Dawn of the Dad
In the world of parenting media, mothers rule. Dads are an afterthought.
Consider the home page of Parenting magazine. Readers can click on pregnancy, baby, child, mom, and buying guides. Once a year, dad gets a blurb to mark Father's Day.
"Pregnancy and baby magazines still pretty much ignore men or treat them as obstacles for women to overcome," says New York blogger Greg Allen, who writes the blog Daddytypes.com. "Women are still the overwhelming focus of the 'baby industrial complex's' marketing and design efforts."

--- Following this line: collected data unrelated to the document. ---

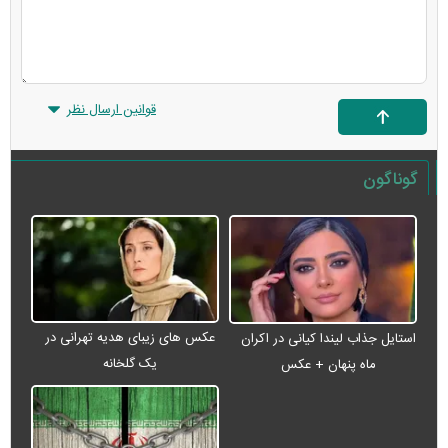
قوانین ارسال نظر
گوناگون
عکس های زیبای هدیه تهرانی در
استایل جذاب لیندا کیانی در اکران
یک گلخانه
ماه پنهان + عکس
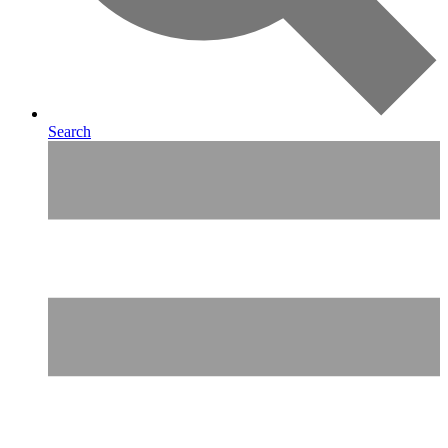
Search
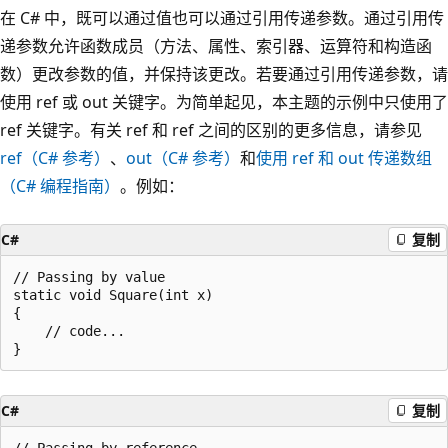
在 C# 中，既可以通过值也可以通过引用传递参数。通过引用传
递参数允许函数成员（方法、属性、索引器、运算符和构造函
数）更改参数的值，并保持该更改。若要通过引用传递参数，请
使用 ref 或 out 关键字。为简单起见，本主题的示例中只使用了
ref 关键字。有关 ref 和 ref 之间的区别的更多信息，请参见
ref（C# 参考）
、
out（C# 参考）
和
使用 ref 和 out 传递数组
（C# 编程指南）
。例如：
C#
复制
// Passing by value

static void Square(int x)

{

    // code...

C#
复制
// Passing by reference
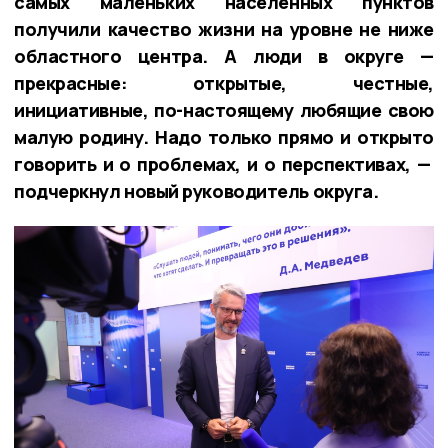
самых маленьких населенных пунктов
получили качество жизни на уровне не ниже
областного центра. А люди в округе —
прекрасные: открытые, честные,
инициативные, по-настоящему любящие свою
малую родину. Надо только прямо и открыто
говорить и о проблемах, и о перспективах, —
подчеркнул новый руководитель округа.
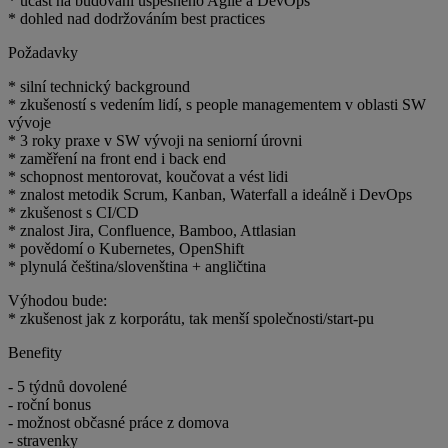
* účast na budování úspěšného Agile a DevOps
* dohled nad dodržováním best practices
Požadavky
* silní technický background
* zkušeností s vedením lidí, s people managementem v oblasti SW
vývoje
* 3 roky praxe v SW vývoji na seniorní úrovni
* zaměření na front end i back end
* schopnost mentorovat, koučovat a vést lidi
* znalost metodik Scrum, Kanban, Waterfall a ideálně i DevOps
* zkušenost s CI/CD
* znalost Jira, Confluence, Bamboo, Attlasian
* povědomí o Kubernetes, OpenShift
* plynulá čeština/slovenština + angličtina
Výhodou bude:
* zkušenost jak z korporátu, tak menší společnosti/start-pu
Benefity
- 5 týdnů dovolené
- roční bonus
- možnost občasné práce z domova
- stravenky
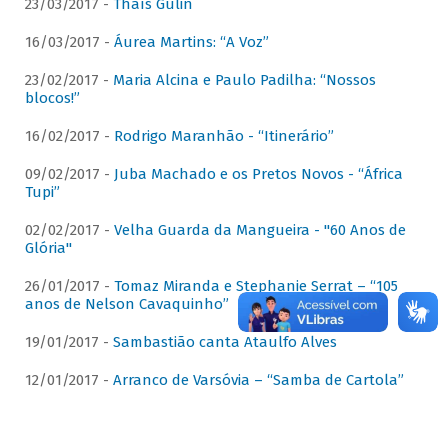
23/03/2017 -
Thaís Gulin
16/03/2017 -
Áurea Martins: “A Voz”
23/02/2017 -
Maria Alcina e Paulo Padilha: “Nossos
blocos!”
16/02/2017 -
Rodrigo Maranhão - “Itinerário”
09/02/2017 -
Juba Machado e os Pretos Novos - “África
Tupi”
02/02/2017 -
Velha Guarda da Mangueira - "60 Anos de
Glória"
26/01/2017 -
Tomaz Miranda e Stephanie Serrat – “105
anos de Nelson Cavaquinho”
19/01/2017 -
Sambastião canta Ataulfo Alves
12/01/2017 -
Arranco de Varsóvia – “Samba de Cartola”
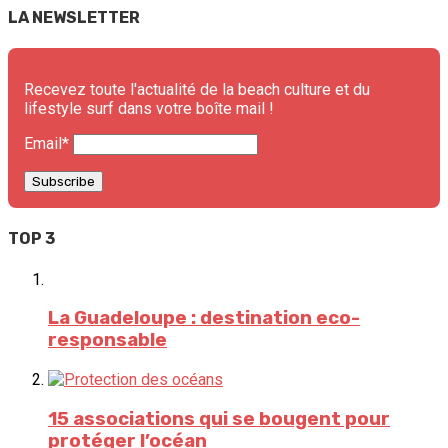
LA NEWSLETTER
Recevez toute l'actualité de la beach culture et du
lifestyle surf dans votre boîte mail !
Email*
TOP 3
La Guadeloupe : destination eco-
responsable
15 associations qui se bougent pour
protéger l’océan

Allen is one of a growing number of bloggers and podcasters who have bridged a small part of the gap. Some focus on parenting gadgets--top-of-the-line strollers, home planetariums and family-friendly hotels. Others dive right into emotional terrain such as first steps, bedtime reading--the kind of comments, joked London Daily Telegraph's Tom Leonard, that "they previously had to hide from polite society." They may be men but don't underestimate the gooeyness to which they can stoop."
The paternal scribes include:
* Allen, a self-employed filmmaker who once mapped out changing tables in men's rooms in New York. Allen writes about what he calls "dad-friendly" products, like high chairs without ruffles and diaper bags that don't look like purses.
When he started Daddytypes in 2003, he says in an e-mail interview, "almost immediately, I started hearing from other dads who were trying to do the same thing: find ways to get more involved with raising their kids."
He also tackles balancing work and family, an area where he feels fathers are underrepresented. "While it's cool now to be seen as a great, involved dad, it's still not acceptable--or professionally wise--to question your own career situation in public," Allen says.
* Laid-Off Dad, who took care of his son full-time after losing his job. He has since returned to work (he prefers to remain anonymous because of a blog-averse employer) but continues to blog about fatherhood. Laid-Off Dad's personal ramblings include playground stories, exchanges with Mrs. Laid-Off Dad, and the trials of "shin mange" caused by his son pulling himself up by dad's leg hairs.
"Good writing is good writing, whether you're a mom, or a dad, or medieval ichthyologist, or whatever," he wrote in an e-mail. "If anything, I think 'dad-blogs' are great for debunking the perception that fathers are clueless about or indifferent to raising children."
- A writer and photographer who goes by AJ of Thingamababy works from home in rural northern California. Like Daddytypes, Thingamababy focuses on toys and parenting gear, including helpful tips on building a birthday pinata that requires no swinging of blunt weapons to open.
Also on Thingamababy: A list of top ten oddest Playmobil characters, including the portable bathroom cleaners (complete with wheelbarrow), hazardous materials crew and safe crackers--"I want my daughter playing with two thieves who are breaking into a safe with a blow torch," AJ writes. "Yep. Who the hell is in Playmobil's focus groups?"